Free Hand Drawing of Map: Burma – Thailand Railway Camps

Burma Railway map

The Thai Burma Railway Freehand Map

‘In December 1941 the Pacific War began with the Japanese attack on Pearl Harbour, Hawaii, and the invasion of Malaya. By mid-1942 Japanese forces were fighting the British in Burma, their ultimate aim being an offensive against India. To maintain their armies in Burma the Japanese needed a more secure supply route than the vulnerable sea-lanes between Singapore and Rangoon. They decided to construct a railway, 415 km long, through the jungle and mountains from Ban Pong in Thailand to Thanbyuzayat in Burma.

To build the railway the Japanese assembled a multinational workforce of approximately 250,000 Asian labourers and over 60,000 Australian, British, Dutch and American Prisoners of War. Work on the line began in southern Burma in October 1942.

Little modern equipment was made available for railway work. Earth and rock were broken by shovels, picks and chunkels (hoes), and carried away in baskets or sacks.  Cuttings were driven through rock by hand; metal taps and sledgehammers being used to drill holes for explosives. Most of the bridges along the railway were timber trestle bridges made from timber cut in the surrounding jungle.

From April 1943, the work pace increased greatly as the Japanese strove to meet a proposed August deadline for completion. This was the notorious ‘speedo’ period. POWs and Asian labourers worked punishing hours well into the night. The ‘speedo’, coinciding with the wet season and outbreaks of cholera, claimed thousands of lives. In all, 12,399 (20%) of the Allied POWs and between 70,000 and 90,000 civilian labourers are believed to have died due to lack of proper food, inadequate medical facilities, and the brutal treatment from guards and railway supervisors.’

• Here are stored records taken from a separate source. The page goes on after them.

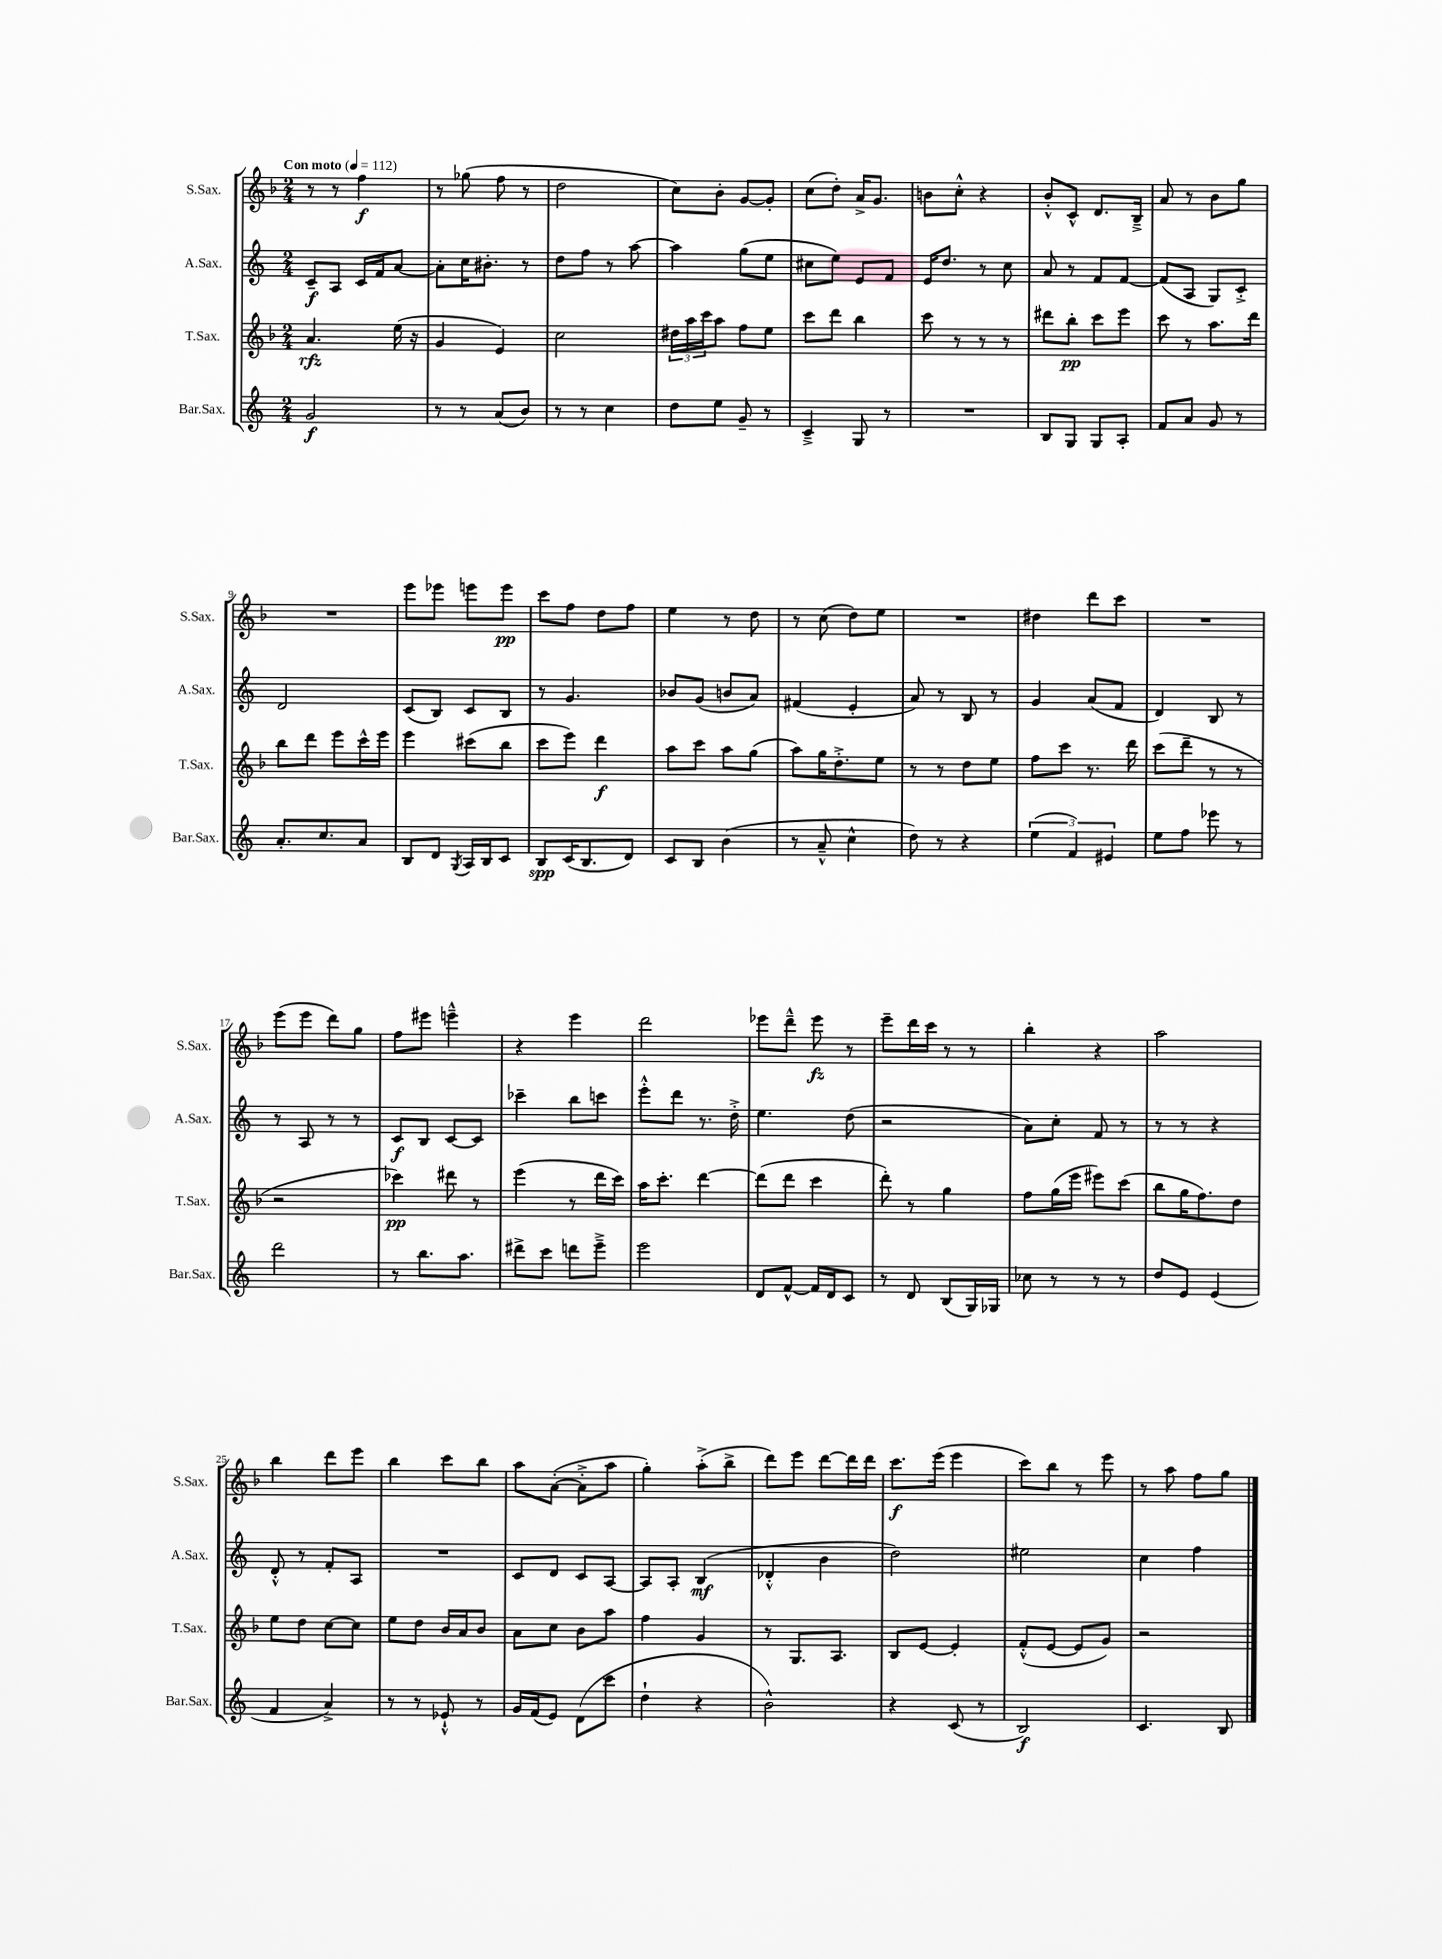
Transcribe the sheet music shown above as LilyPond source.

<<
\new StaffGroup <<
\new Staff = "s0" \with { instrumentName = "S.Sax." shortInstrumentName = "S.Sax." } {
    \clef treble \key f \major \numericTimeSignature \time 2/4 \tempo "Con moto" 4 = 112
    r8 r8 f''4\f |
    r8 ges''8( f''8 r8 |
    d''2 |
    c''8) bes'8-. g'8~ g'8-. |
    c''8( d''8-.) a'16-> g'8. |
    b'8 c''8-.-^ r4 |
    bes'8-.-^ c'8-^ d'8. bes16---> |
    a'8 r8 bes'8 g''8 |
    R2 |
    e'''8 ees'''8 e'''8 e'''8\pp |
    c'''8 f''8 d''8 f''8 |
    e''4 r8 d''8 |
    r8 c''8( d''8) e''8 |
    R2 |
    dis''4 d'''8 c'''8 |
    R2 |
    e'''8( e'''8 d'''8) g''8 |
    f''8 eis'''8 e'''4---^ |
    r4 e'''4 |
    d'''2 |
    ees'''8 d'''8---^ ees'''8\fz r8 |
    e'''8-- d'''16 c'''16 r8 r8 |
    bes''4-. r4 |
    a''2 |
    bes''4 d'''8 e'''8 |
    bes''4 c'''8 bes''8 |
    a''8 a'8~-.( a'8-.-> a''8 |
    g''4-.) a''8-.->( bes''8-> |
    d'''8) e'''8 d'''8~ d'''16 d'''16 |
    c'''8.\f e'''16( e'''4 |
    c'''8) bes''8 r8 e'''8 |
    r8 a''8 f''8 g''8 \bar "|." |
}
\new Staff = "s1" \with { instrumentName = "A.Sax." shortInstrumentName = "A.Sax." } {
    \clef treble \key c \major \numericTimeSignature \time 2/4
    c'8--\f a8 c'16 f'16 a'8~ |
    a'8-. c''16 bis'8.-. r8 |
    d''8 f''8 r8 a''8~ |
    a''4 g''8( e''8 |
    cis''8 e''8) e'8 f'8 |
    e'16 d''8. r8 c''8 |
    a'8 r8 f'8 f'8~ |
    f'8( a8 g8) c'8-.-> |
    d'2 |
    c'8( b8) c'8 b8 |
    r8 g'4. |
    bes'8 g'8( b'8 a'8) |
    fis'4( e'4-. |
    a'8) r8 b8 r8 |
    g'4 a'8( f'8 |
    d'4) b8 r8 |
    r8 a8 r8 r8 |
    c'8\f b8 c'8~ c'8 |
    ces'''4-- b''8 c'''8 |
    e'''8-.-^ d'''8 r8. d''16-.-> |
    e''4. d''8( |
    r2 |
    a'8) c''8-. f'8 r8 |
    r8 r8 r4 |
    d'8-.-^ r8 f'8-. a8 |
    R2 |
    c'8 d'8 c'8 a8~ |
    a8 a8-. b4\mf( |
    des'4-.-^ b'4 |
    d''2) |
    eis''2 |
    c''4 f''4 \bar "|." |
}
\new Staff = "s2" \with { instrumentName = "T.Sax." shortInstrumentName = "T.Sax." } {
    \clef treble \key f \major \numericTimeSignature \time 2/4
    a'4.\rfz e''16( r16 |
    g'4 e'4) |
    c''2 |
    \tuplet 3/2 { dis''16 a''16 c'''16 } a''8 f''8 e''8 |
    c'''8 d'''8 bes''4 |
    c'''8 r8 r8 r8 |
    dis'''8 bes''8-.\pp c'''8 e'''8 |
    c'''8 r8 a''8. d'''16 |
    bes''8 d'''8 e'''8 c'''16-^ e'''16 |
    e'''4 cis'''8( bes''8 |
    c'''8 e'''8) d'''4\f |
    a''8 c'''8 a''8 g''8( |
    a''8) g''16 d''8.-.-> e''8 |
    r8 r8 d''8 e''8 |
    f''8 c'''8 r8. d'''16 |
    c'''8( d'''8-- r8 r8 |
    r2 |
    ces'''4\pp) dis'''8 r8 |
    e'''4( r8 d'''16 c'''16) |
    a''16 c'''8.-. d'''4~ |
    d'''8( d'''8 c'''4 |
    d'''8-.) r8 g''4 |
    f''8 g''16( e'''16 eis'''8) c'''8( |
    bes''8 g''16 f''8.) d''8 |
    e''8 d''8 c''8~ c''8 |
    e''8 d''8 bes'16 a'16 bes'8 |
    a'8 c''8 bes'8 a''8 |
    f''4 g'4 |
    r8 g8. a8. |
    bes8 e'8~ e'4-. |
    f'8-.-^( e'8~ e'8 g'8) |
    r2 \bar "|." |
}
\new Staff = "s3" \with { instrumentName = "Bar.Sax." shortInstrumentName = "Bar.Sax." } {
    \clef treble \key c \major \numericTimeSignature \time 2/4
    g'2\f |
    r8 r8 a'8( b'8) |
    r8 r8 c''4 |
    d''8 e''8 g'8-- r8 |
    c'4---> g8 r8 |
    R2 |
    b8 g8 g8 a8-. |
    f'8 a'8 g'8 r8 |
    a'8.-. c''8. a'8 |
    b8 d'8 \acciaccatura { g8 } a16 b16 c'8 |
    b8\spp c'16( b8. d'8) |
    c'8 b8 b'4( |
    r8 a'8---^ c''4-^ |
    d''8) r8 r4 |
    \tuplet 3/2 { e''4( f'4) eis'4 } |
    e''8 f''8 ees'''8 r8 |
    d'''2 |
    r8 b''8. a''8. |
    dis'''8-> c'''8 d'''8 e'''8---> |
    e'''2 |
    d'8 f'8~-^ f'16 d'16 c'8 |
    r8 d'8 b8( g16) ges16 |
    ces''8 r8 r8 r8 |
    d''8 e'8 e'4( |
    f'4 a'4->) |
    r8 r8 ees'8-!-^ r8 |
    g'16 f'16( e'8) d'8( c'''8 |
    d''4-! r4 |
    b'2-^) |
    r4 c'8( r8 |
    b2\f) |
    c'4. b8 \bar "|." |
}
>>
>>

Sources: http/www.dva.gov.au/commems_oawg/OAWG/war_memorials/overseas_memorials/thailand/Pages/Burmathai.aspx

“Thus, midst a welter of contradictory reports, bribery, corruption, faked sickness and genuine attempts to transfer hospital cases to better conditions, the first party – known as F Force – left Changi. It left with a large proportion of men who came direct from their beds in hospital, plus the piano, plus all sorts of paraphernalia suitable for a convalescent camp under a civilised foe.” (This was the first working party to go up country to build the Thai Burma Railway!!) ‘A short time later a second party was conscripted, H Force.”
Source: The Naked Island by Russell Braddon; 1955 edition Pan Books Ltd, Pg184

 ‘When we were reunited with F Force, there was no doubt that we at Changi had been to some degree deprived of necessary nourishment and it showed in our appearance, but the appearance of the survivors from F Force was such that we were absolutely shocked. They all looked like walking cadavers and gave the appearance of skeletons over which a yellowish – green skin, translucent and almost glowing, had been stretched. And these were the healthiest of the survivors. They were in good spirits at having arrived back to the comparative luxury of Changi, and told amazing stories of death and survival in the various camps along the railway.
Huge numbers had succumbed to tropical ulcers, meningitis, dysentery, dengue, malaria, fatal accidents and plain starvation. One of the major killers was cholera, and they told stories of comparatively healthy men contracting the disease and dying within twenty four hours before they eyes of their comrades. In some camps, fires were kept going twenty fours hours a day so that those who died from cholera could be burnt immediately in order to help prevent the spread of the disease.’